Quadcopter Remote Eavesdropping
Almost all of the week was spent trying to read the SPI bus on the Quadcopter remote control to try to understand as well as decipher the communication protocols and the reading addresses for the Quadcopter. There were some useful reading from the Quadcopter remote which are discussed in detail but some possible hardware issue also propped out.
Using the Logic Analyzer
During the week, a logic analyzer was used to try and eavesdrop on the exact SPI communication between the MCU on the remote control and the RF board used on the board itself. As this was my first real experience with a logic analyzer, it took some getting to know about the device before I could confidently plug it in to the remote and use it. The most efficient method to connect to the SPI channels seemed to be to use the test probes that came with the unit.
The biggest trouble in trying to use the logic analyzer was the firmware for the logic analyzer itself as it didn’t seem to be picked up by my computer automatically. The next issue was finding a suitable software that would be able to use the logic analyzer effectively. After a few trial and errors on both Windows and the open-source environment, the USBEE Suite was settled upon as after some settings tweaks, it was able to pick up the logic analyzer as a valid device (initially it was unable to detect it).
The best feature of the USBEE Suite software that helps the case of this project is that the software comes equipped with a SPI decoder, where given the correct connections to the SPI channels, can decode and compile a data table for the hex values of the data being transmitted.
Figuring out the SPI channels and connections
One of the biggest issues with the previous quadcopter remote was the non of the pin-connections were labeled, so it took a lot of digging to figure out the SPI channels for the RF module. Fortunately, this particular remote had some of the connections labelled, in particular, the CSN, MISO and MOSI pins together with the 3.3V line. With this information, and the use of a multi-meter to find the GND and the datasheet of the MCU on the remote, the SCK pin was derived. These were the 5 pin-connections that were needed to use the SPI decoder on the USBEE Suite.
Reading the SPI channels
Having connected the logic analyzer, the SPI decode mode was setup and the Sample rate was set to 12Msps, and the trigger buffer size was set to 20M to allow for about 5 seconds of data capture. The following is an example of the logic levels detected by the analyzer and a further zoomed image of the data sent over the SPI channel.
Initially it looks like the remote control takes a bit of time to setup its register once the remote is switched on and the then goes into a loop sending information to the quadcopter every few milliseconds. After taking a closer look at the exact data sent over the channels, the following table (partial table image) can be acquired and using the datasheet for the NRF24L01+, an approximation of the actions can be obtained. The highlighted region is the data of interest at this point that can be implemented on the NRF24L01+.

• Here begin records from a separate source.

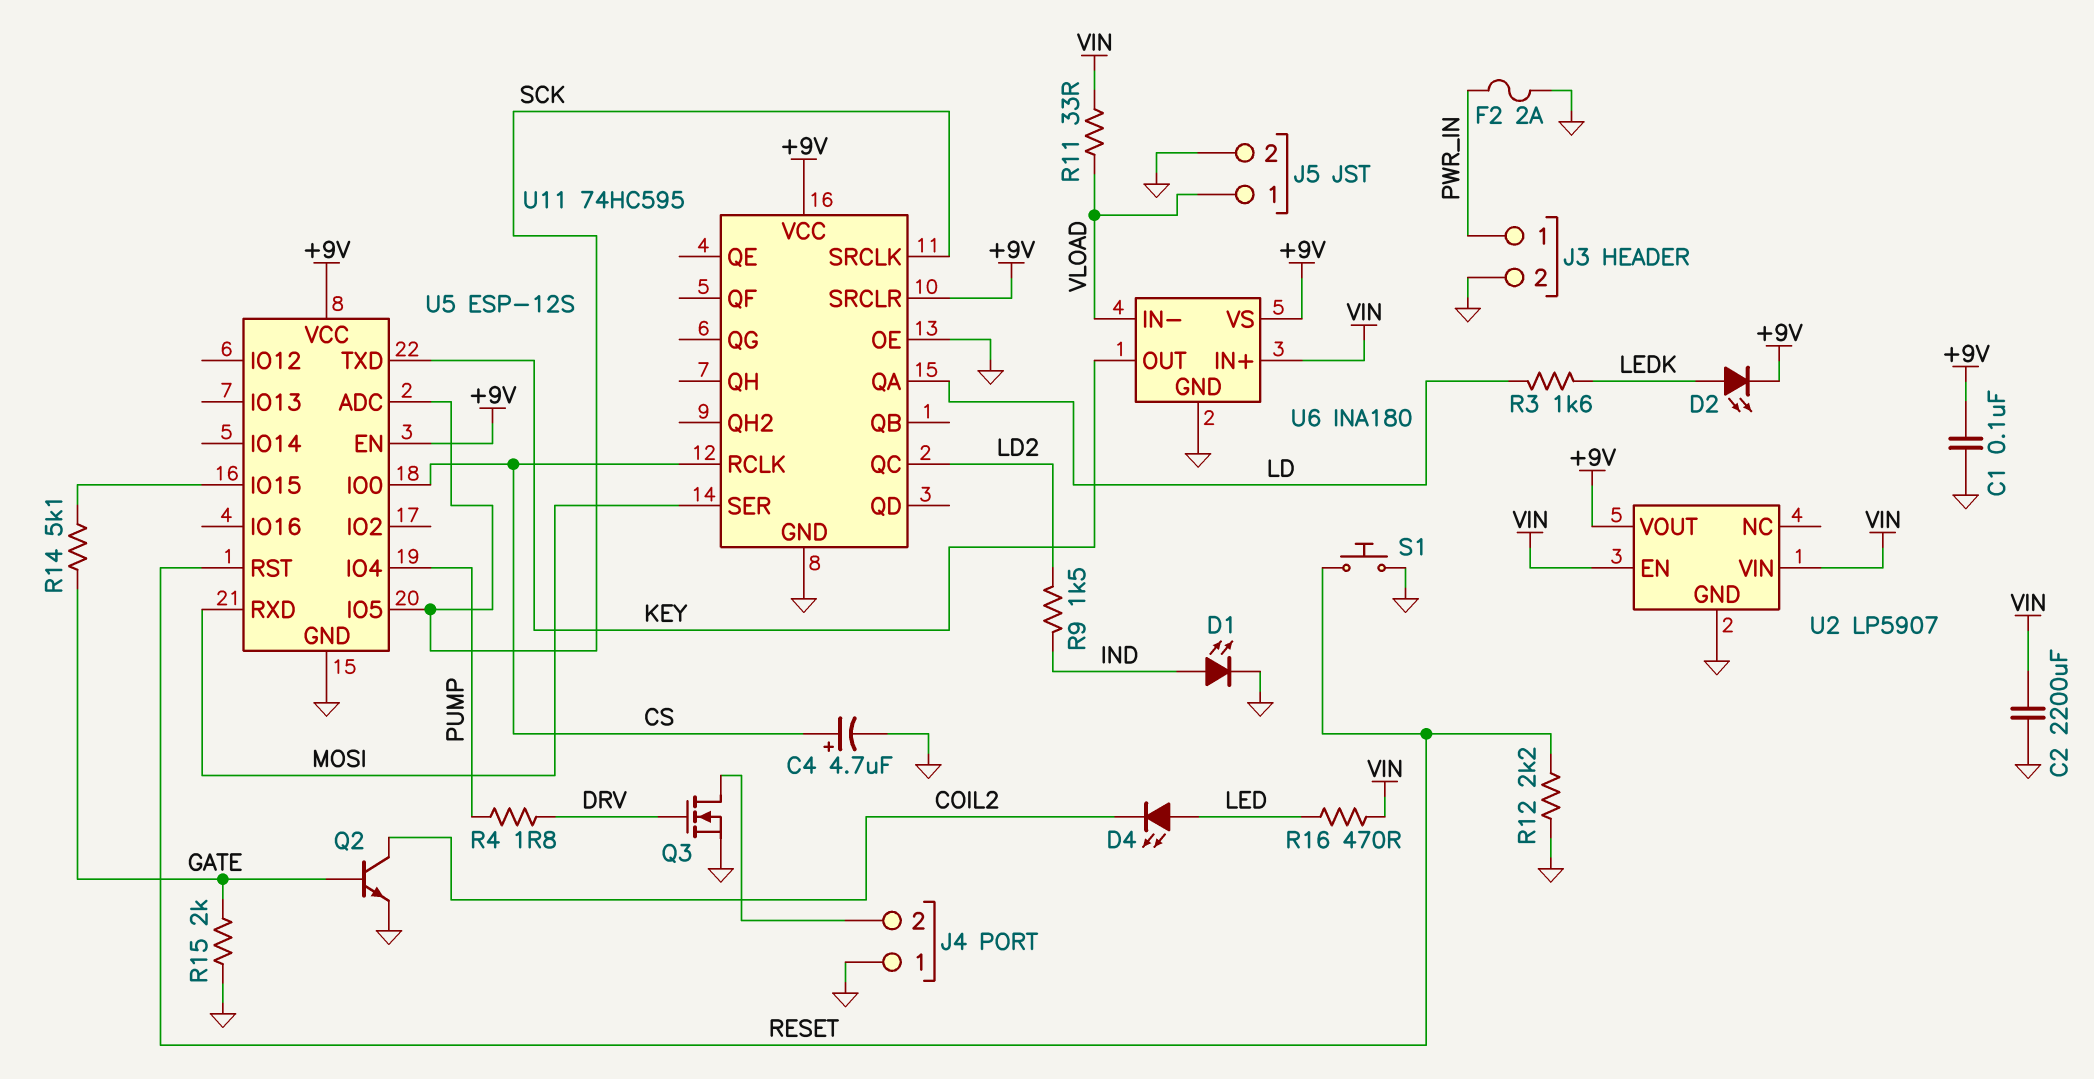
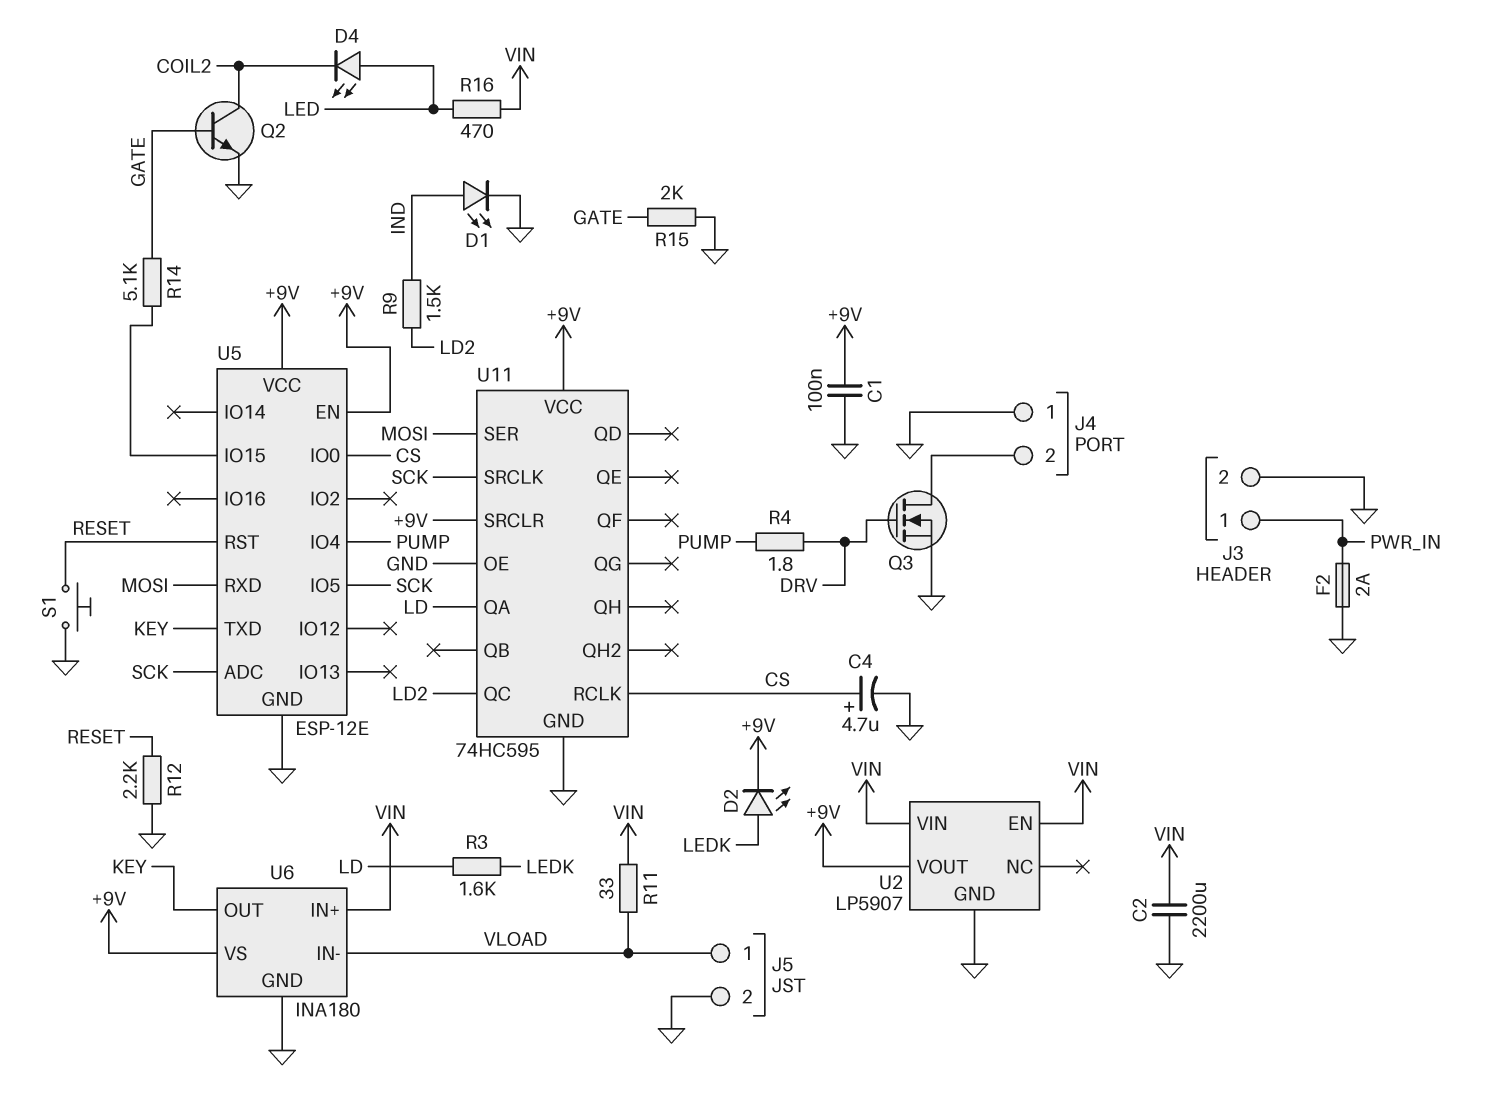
U5: ESP-12S -> ESP-12E

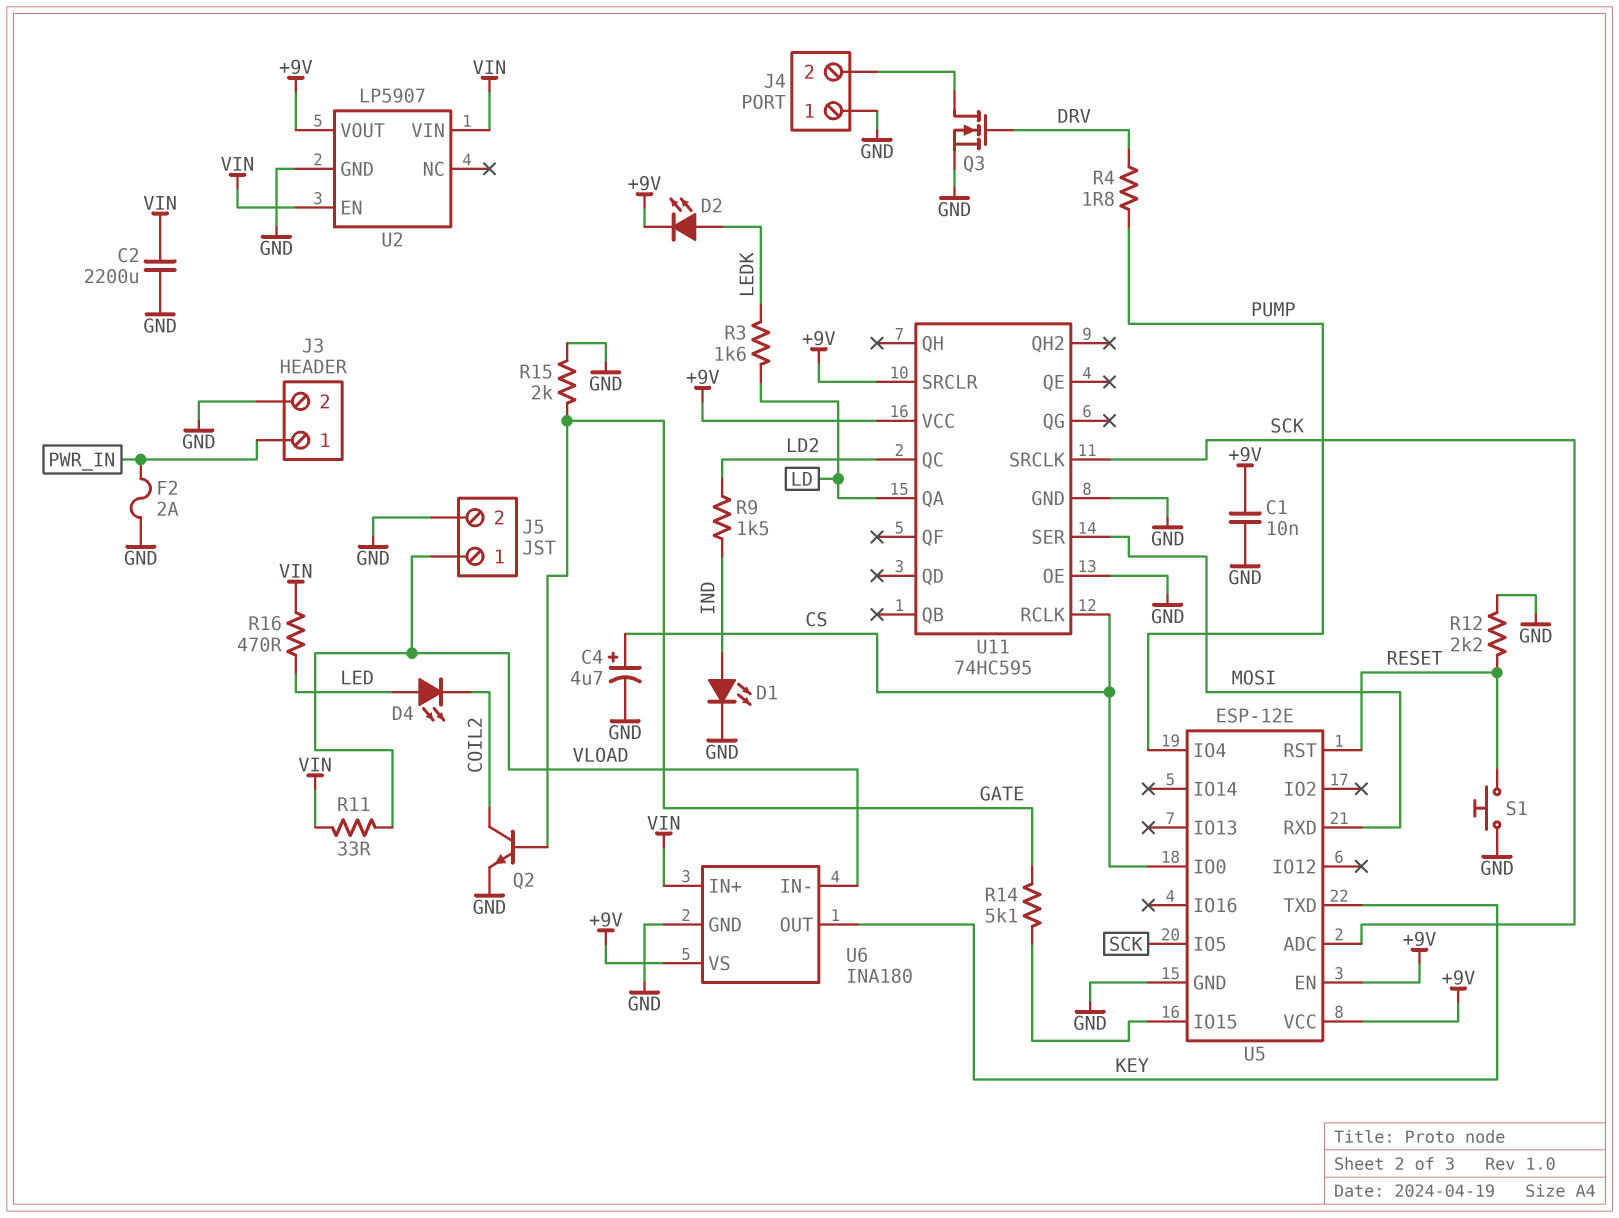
C1: 100nF (+9V, GND) -> 10nF (+9V, GND)

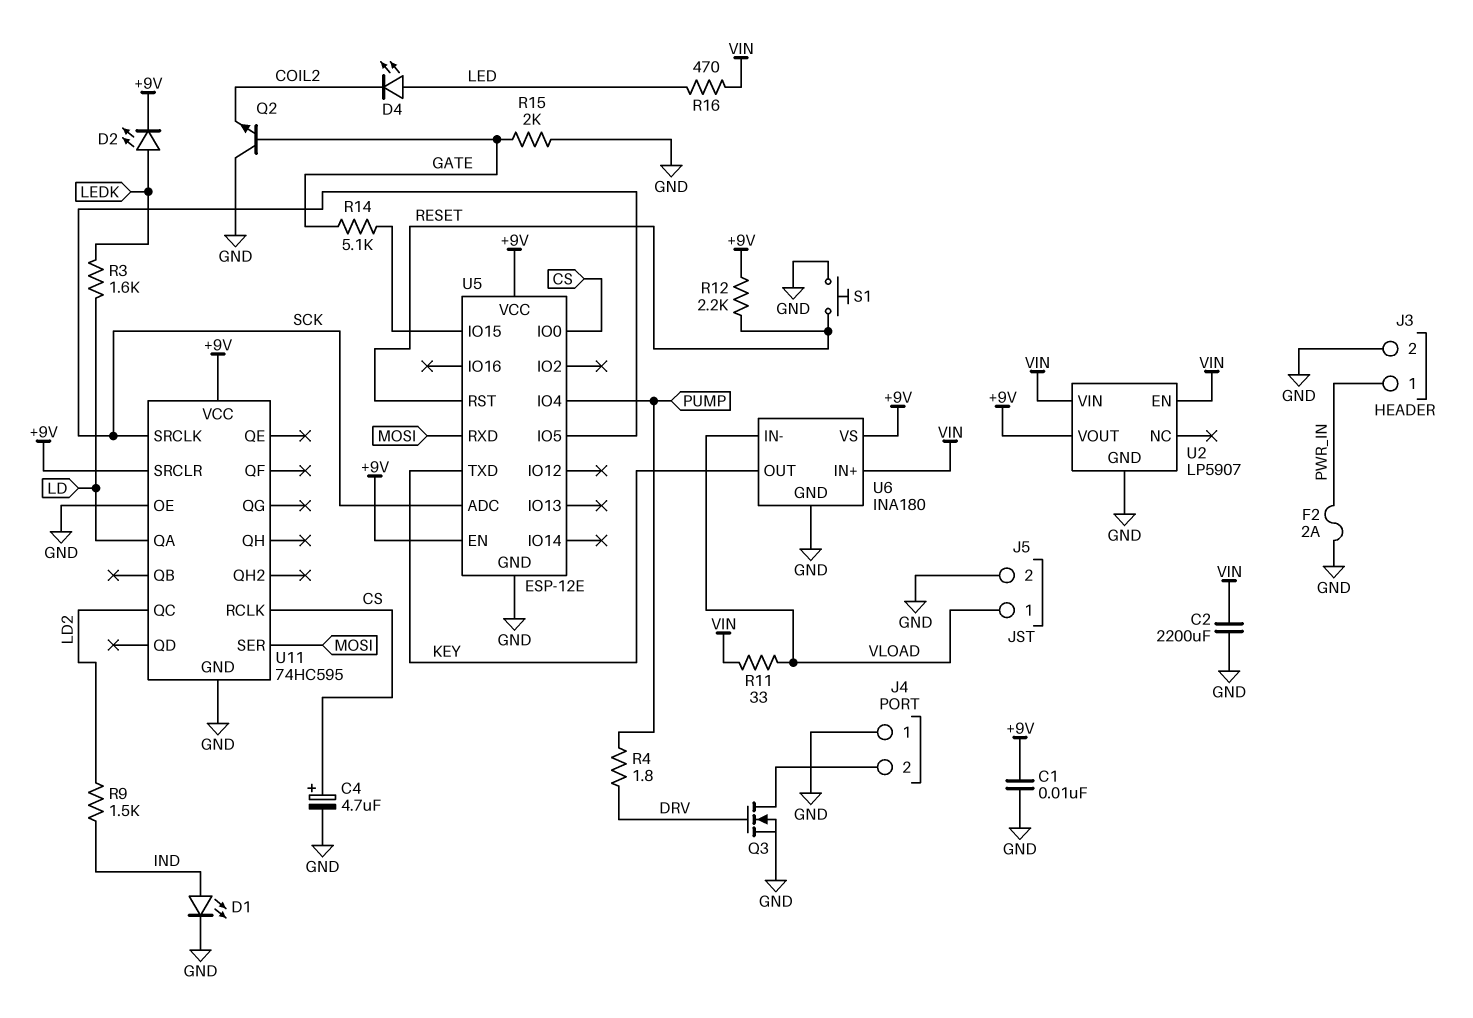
Q2: NPN (B GATE, C COIL2, E GND) -> NPN (B GATE, C GND, E COIL2)
R12: 2.2k (GND, RESET) -> 2.2k (+9V, RESET)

A lot of the setup commands seem very similar to the NRF24L01+ at first glance. A deeper look at the data sheets may reveal a lot more about the later commands which are not clear yet. Once the power-up takes place, there are a few more commands sent after the above set which is also recorded down and being checked up. After that the, the remote goes into a loop of commands that are sent with a 16-byte long data, with a preceding command byte, about the different parameters for the flight of the quadcopter. Some of the readings are confusing so more study needs to be done on the actual data in conjunction with datasheets to figure out what commands are being sent in the loop.
Some of the data is confusing but once again, more study is needed to directly replicate these commands on the NRF24L01+. The idea is to try and replicate most of these commands on the NRF24L01+ via the Arduino.
The confusing data may also be caused by the differences in the bots themselves, in particular the way they work. From the previous posts, it is assumed that this toy follows the same communication techniques as mentioned in DZL’s post, but it should be considered that the actual procedure of operation for these bots may be completely different.
Glitches and bugs with the NRF24L01+ chip:
It seems like the bugs with these communication chips have re-surfaced. Initial attempts were made to replace the handset ID on the previous binding code being used but after connection there was no response from the bot. Further testing showed that although there is connectivity between two NRF24L01+ modules, it seems sporadic and the modules turns off for long periods. This problem does not related to the distance between the modules. Either the modules are duds, or my Arduinos aren’t working well with them. Adding different values of capacitor (as recommended online) didn’t really help much and communication is still buggy. So a solution needs to be found for this problem. Perhaps the problem is just that these modules were cheap and thus do not work well with with my arduinos. A trip to the electronic shop to get better ones, is planned for the near future and also getting another Arduino is on the shopping list to help sort out the problem.
It was good to finally have a look at the SPI data being sent from the MCU in the remote to the RF module. The data seems pretty similar to the one is DZL blog’s posts. However, this week will be spent trying to totally understand the unknown commands being sent from the MCU to the RF board and figuring out what exactly is going on between the handset and the quadcopter. Unfortunately for me, this is taking me longer than I had hoped so I am considering my plan B already (trying to get the same quadcopter being used for the Dzl hacking post). More to come on this matter very soon.